A beautiful, bizarre and completely compelling masterpiece, Hayao Miyazaki’s Oscar winning follow up to Princess Mononoke is a wonderfully dark fairy tale for all ages…
The winner of Best Animated Feature for 2002 literally Spirited Away the Oscar from the competition this year. That those competitors included such sugar coated, insipid and uninspiring works as Lilo & Stitch, Treasure Planet and Spirit: Stallion of the Cimarron undermines what a triumph of animated film this is, perhaps the most deserving Oscar since Fantasia received an Honorary award in 1940.
This category - only in its second year - seems bound to be overrun with banal childrens films while foreign language animations, particularly Japanese, are excluded. The categories only purpose seems to be to acknowledge the amount of labour and money Hollywood pours into these ventures. Yet the company you’d most readily associate with such films nowadays, Disney, were responsible for the release of Spirited Away, dubbed but - uncharacteristically for them - uncut. Well, let’s not forget just how innovative they were 60 years ago…
The story begins when, while making their way to a new home, a stop to investigate what appears to be a theme park unwittingly traps Chihiro and her family in a strange nether world. The location of a bathhouse for gods and spirits. Her parents transformed into pigs, and under threat of being gobbled up herself, to escape back to our world Chihiro must leave the timid scared girl behind and become a strong, independent young woman. But first she needs a job!
On her journey she befriends a variety of bizarre characters, many of whom help and more often hinder. Haku, an older boy who also takes the form of a dragon - enchanted into the service of Yubaba, with her giant baby, who runs the bathhouse. Kamaji, the spider like engineer who keeps the bathhouse boilers going with the help of animated soot balls. (Kept in order under the threat of being turned back in to soot.) The Stink Spirit, who turns out to be a polluted River Spirit. And then there’s No Face, who desperately wants to please Chihiro and be loved in return, but only succeeds in causing havoc.
Writer/director (and much more besides) Hayao Miyazaki takes us beyond the looking glass of Lewis Carroll’s Alice, and into a world that seems to have more in common with the paintings of Hieronymus Bosch. The intricate coexistence of hundreds of surreal creatures in a world that sometimes echoes our own, only to subvert them. A coexistence that seems beyond man, as Miyazaki subtilely warns (as he did with Princess Mononoke) of our need to look after our environment.

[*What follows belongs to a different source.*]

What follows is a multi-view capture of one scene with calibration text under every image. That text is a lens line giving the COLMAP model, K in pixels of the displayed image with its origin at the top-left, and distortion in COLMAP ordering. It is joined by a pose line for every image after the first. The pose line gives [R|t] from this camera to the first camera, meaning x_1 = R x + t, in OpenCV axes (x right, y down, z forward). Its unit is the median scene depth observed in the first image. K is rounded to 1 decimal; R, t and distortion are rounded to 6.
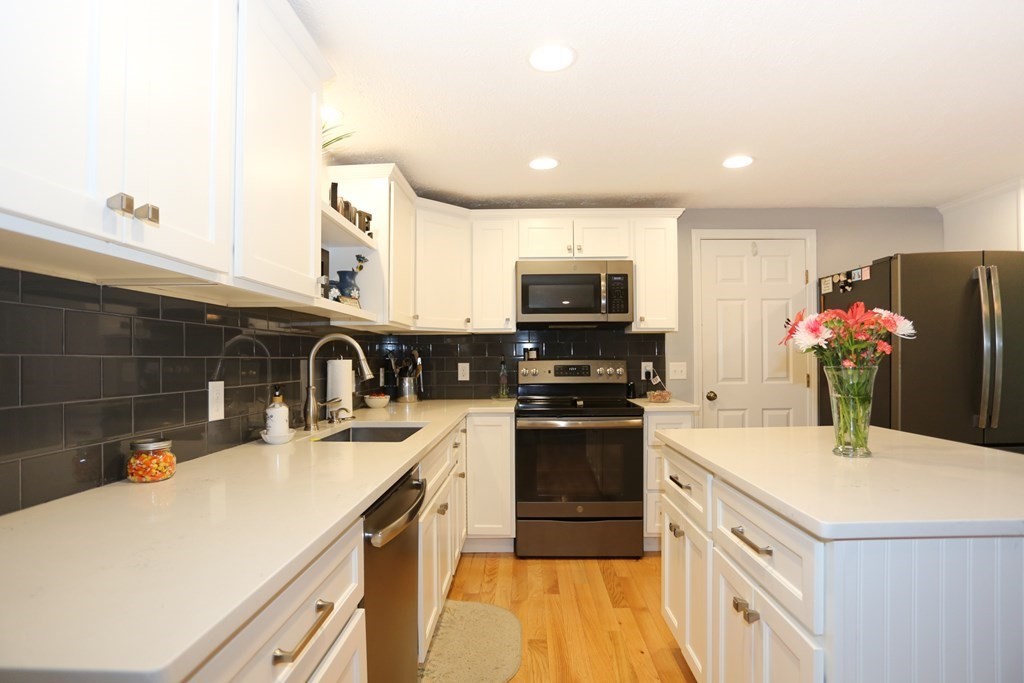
lens RADIAL K [[518.2, 0, 529.6], [0, 518.2, 356.1], [0, 0, 1]] dist [-0.024686, 0.000747]
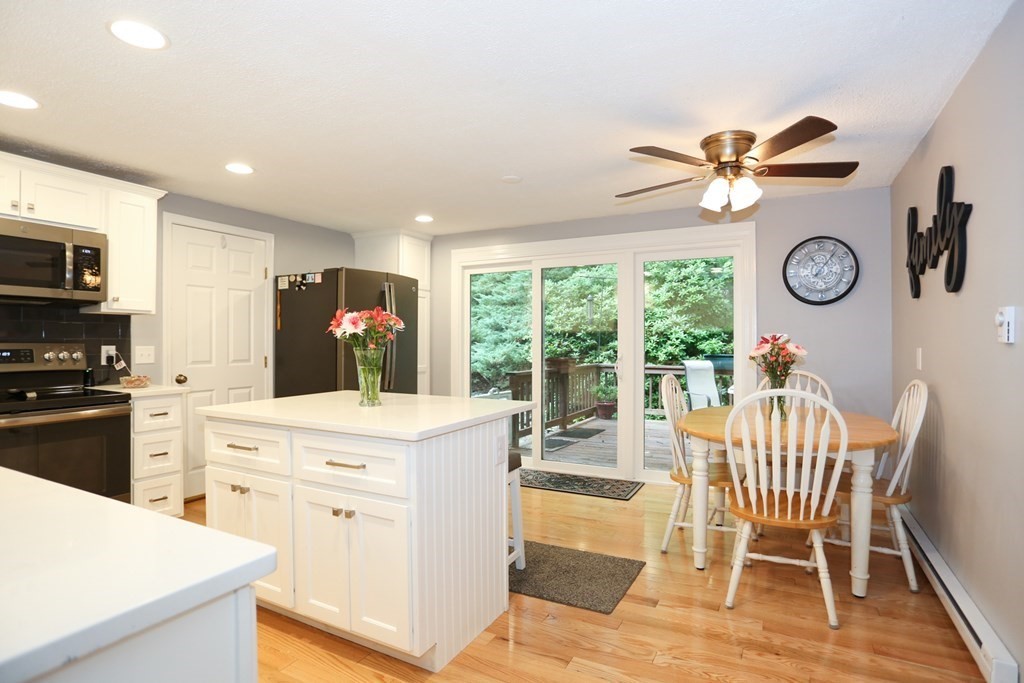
lens RADIAL K [[495.0, 0, 512.0], [0, 495.0, 341.5], [0, 0, 1]] dist [-0.077169, 0.030637]
pose [[0.482747, 0.008626, 0.875718, -0.178667], [-0.009290, 0.999946, -0.004729, 0.001661], [-0.875711, -0.005852, 0.482801, -0.030919]]
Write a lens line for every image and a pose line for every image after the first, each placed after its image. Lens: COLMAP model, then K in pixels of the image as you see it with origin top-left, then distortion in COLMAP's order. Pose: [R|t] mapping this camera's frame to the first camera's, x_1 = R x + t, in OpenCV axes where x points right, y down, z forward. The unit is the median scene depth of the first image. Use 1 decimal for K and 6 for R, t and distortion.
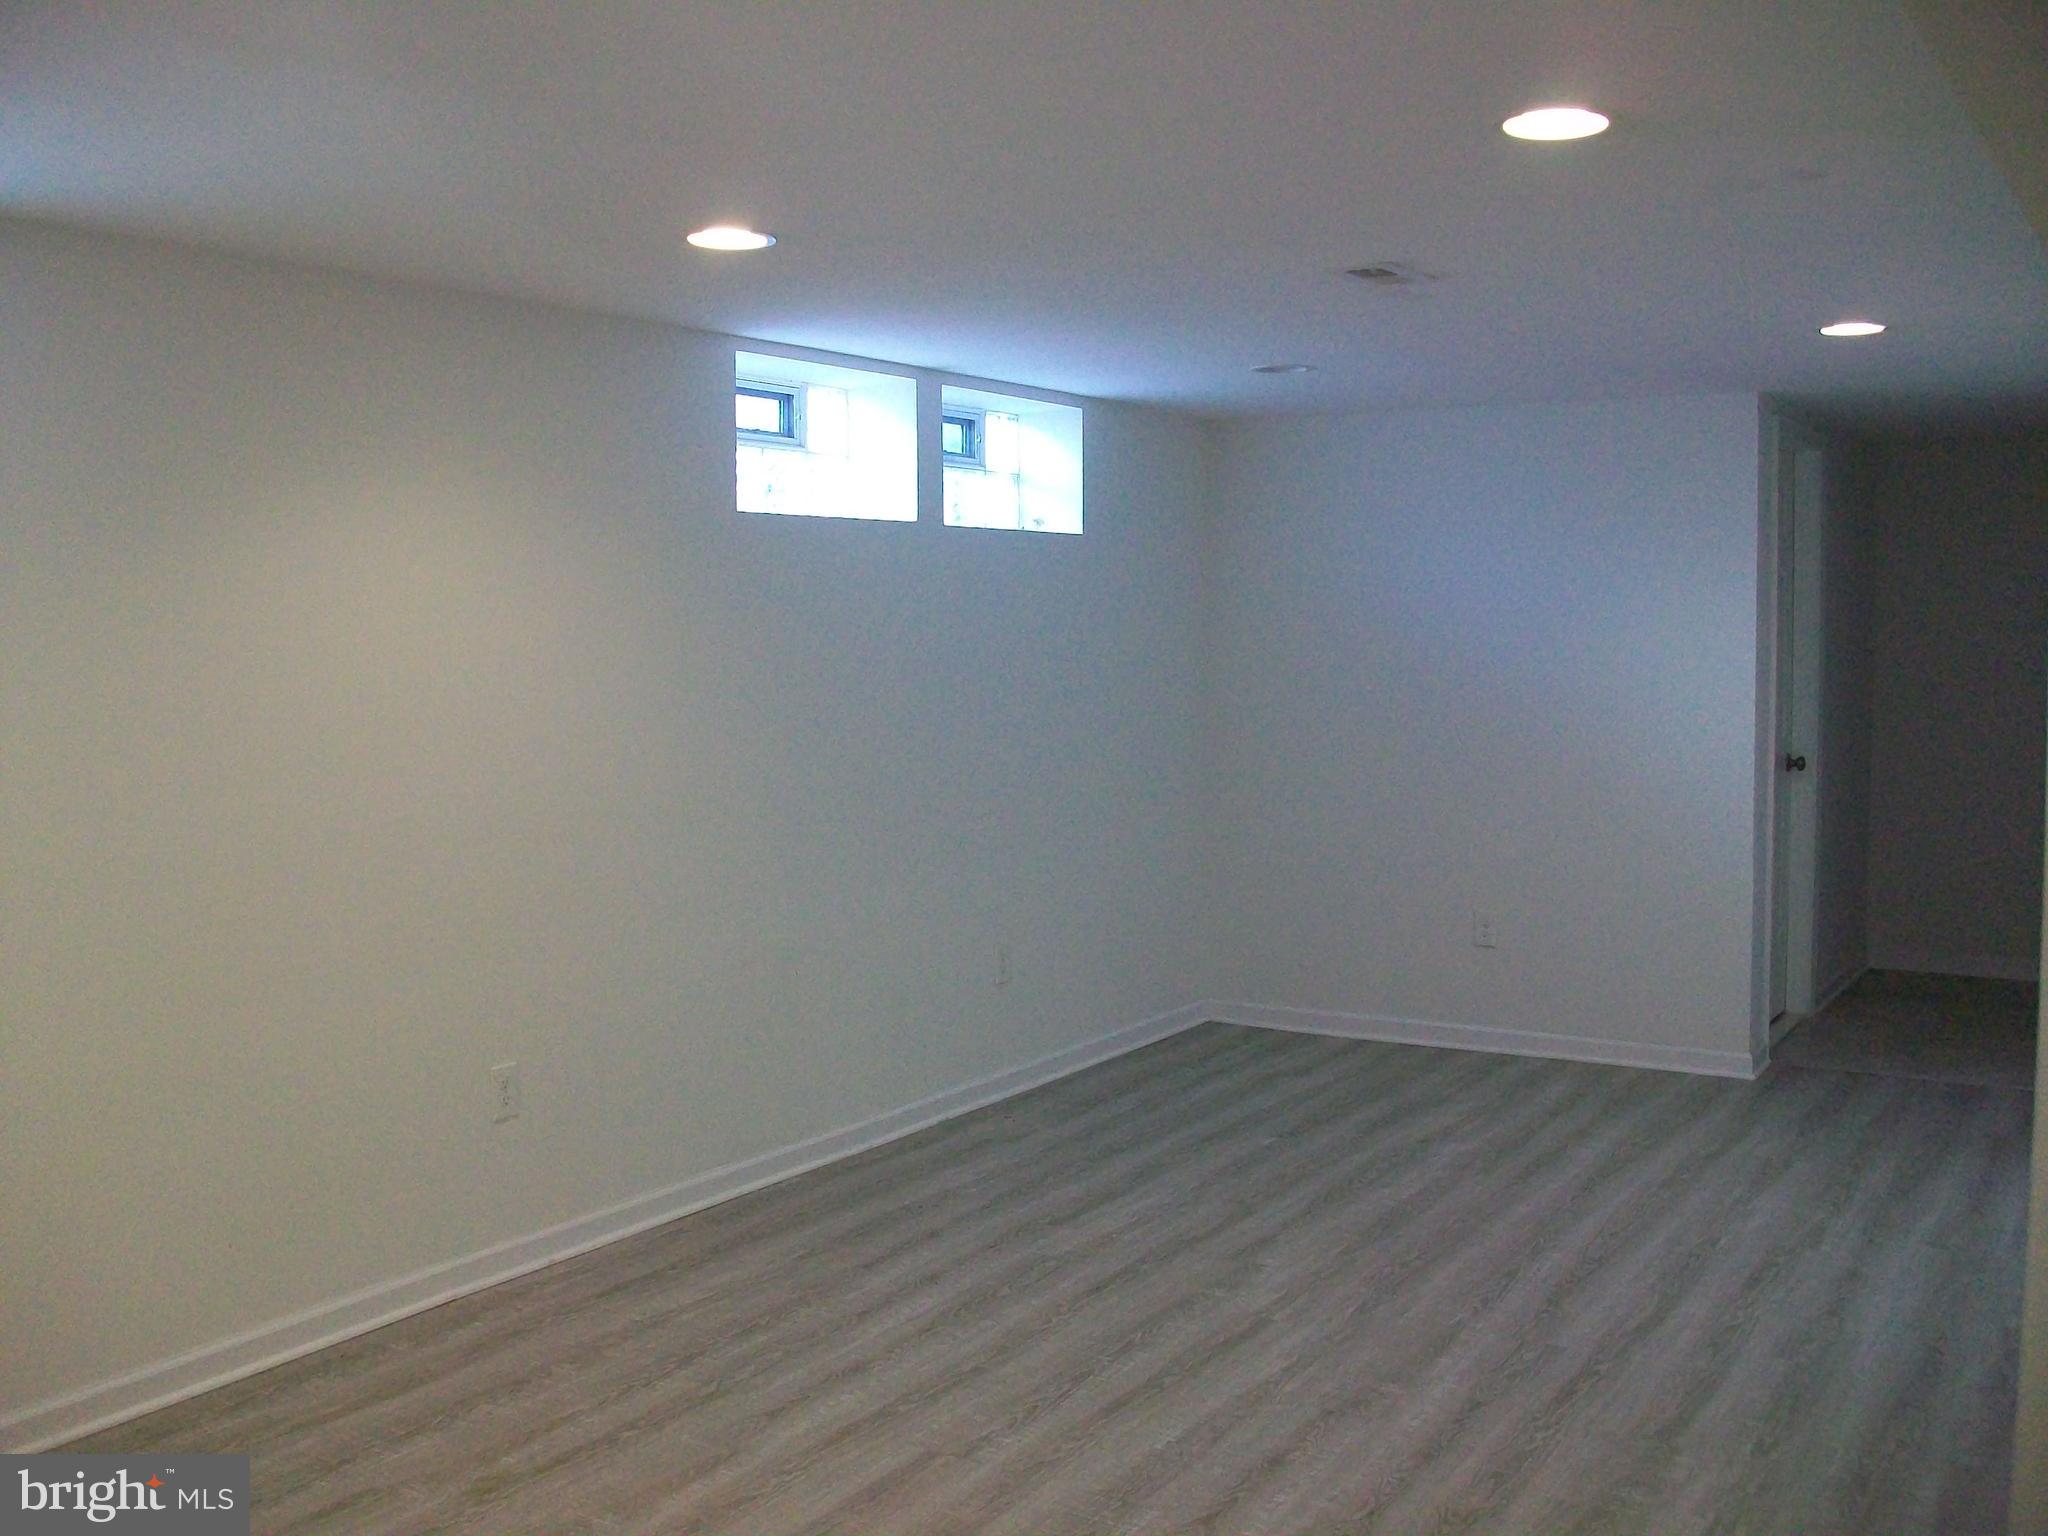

But the lesson Miyazaki really want to show us is there is no good and evil. No black and white. All the inhabitants, however harsh their actions, have a motivation for them more complex than that. Hence Chihiro’s journey ultimately is one of survival, and not judging other for their difference.
Though billed as such this is no childrens film. It’s content might even scare some younger viewers. It’s a beautiful, ground breaking work of animation that can be enjoyed all ages. Yet another example of Japanese Anime that shows just how powerful a medium Animation can be.
Perhaps it’s for that reason that Spirited Away is one of several films Disney are releasing from Hayao Miyazaki and Studio Ghibli. Following the release of Princess Mononoke a couple of years ago (under Miramax), they will also include Castle in the Sky and Kiki’s Delivery Service. Could this be a move by Disney to claim a piece of the largest and most innovative animation pie in the world? Particularly when the majority of their output is so hackneyed and cliched, constantly retreading old successes (Re: Jungle Book, Dumbo, Peter Pan etc).
Miyazaki stipulated that Disney could only release his films complete, with an English language dub true to the original. A move that at least ensures that in return his films get access to the wider audience they so richly deserve, and the dual language facilities of DVDs even allow them to be seen in their original glory. But lets face it, if it was really about giving a film like this a larger audience why give it such a limited cinematic release?
Just compare the endless promotion for Lilo & Stitch with that for Spirited Away (when it finally gets released in the UK in October) and make your own mind up who has really had the last laugh.
DVD details
Distributor: Walt Disney (US)
Perfect transfer of the film accompanied by both the English and the original Japanese soundtrack. There are plenty of documentaries, though most the new ones will make you want to gag - thank you Disney!
(The Hong Kong DVD below is almost exactly the same, including the original documentary. Thankfully it misses out on all those dreadful Disney ones!)